§ **What the exercise asks**
List every line of the data below that contains the word "absolute".

[Start of section]

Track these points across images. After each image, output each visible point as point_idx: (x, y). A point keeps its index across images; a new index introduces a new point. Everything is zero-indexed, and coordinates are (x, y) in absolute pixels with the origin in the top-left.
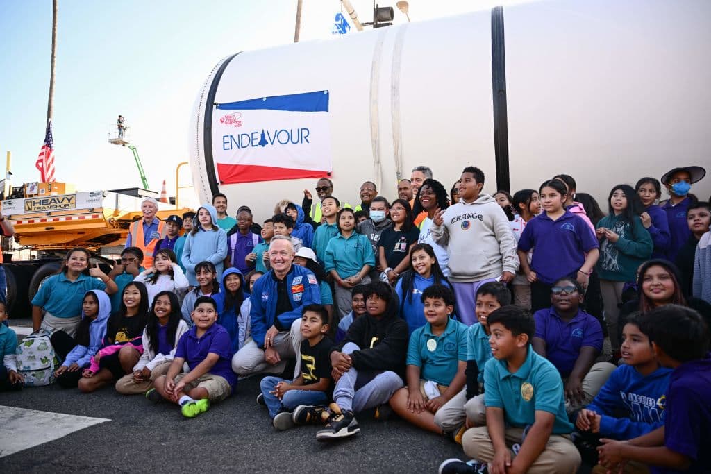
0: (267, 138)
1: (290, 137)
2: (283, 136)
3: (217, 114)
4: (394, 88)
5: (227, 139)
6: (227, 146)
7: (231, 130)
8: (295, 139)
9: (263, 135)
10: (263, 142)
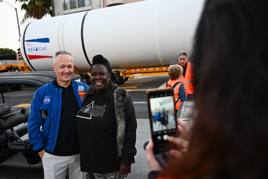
0: (37, 49)
1: (42, 49)
2: (41, 49)
3: (26, 43)
4: (62, 38)
5: (29, 49)
6: (29, 51)
7: (30, 47)
8: (43, 49)
9: (36, 48)
10: (37, 50)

[End of section]

§ **Your solution**
Track these points across images. After each image, output each visible point as point_idx: (x, y). A point keeps its index across images; a new index introduces a new point. Everything is zero-indexed, and coordinates are (x, y) in absolute pixels with the origin in the top-left.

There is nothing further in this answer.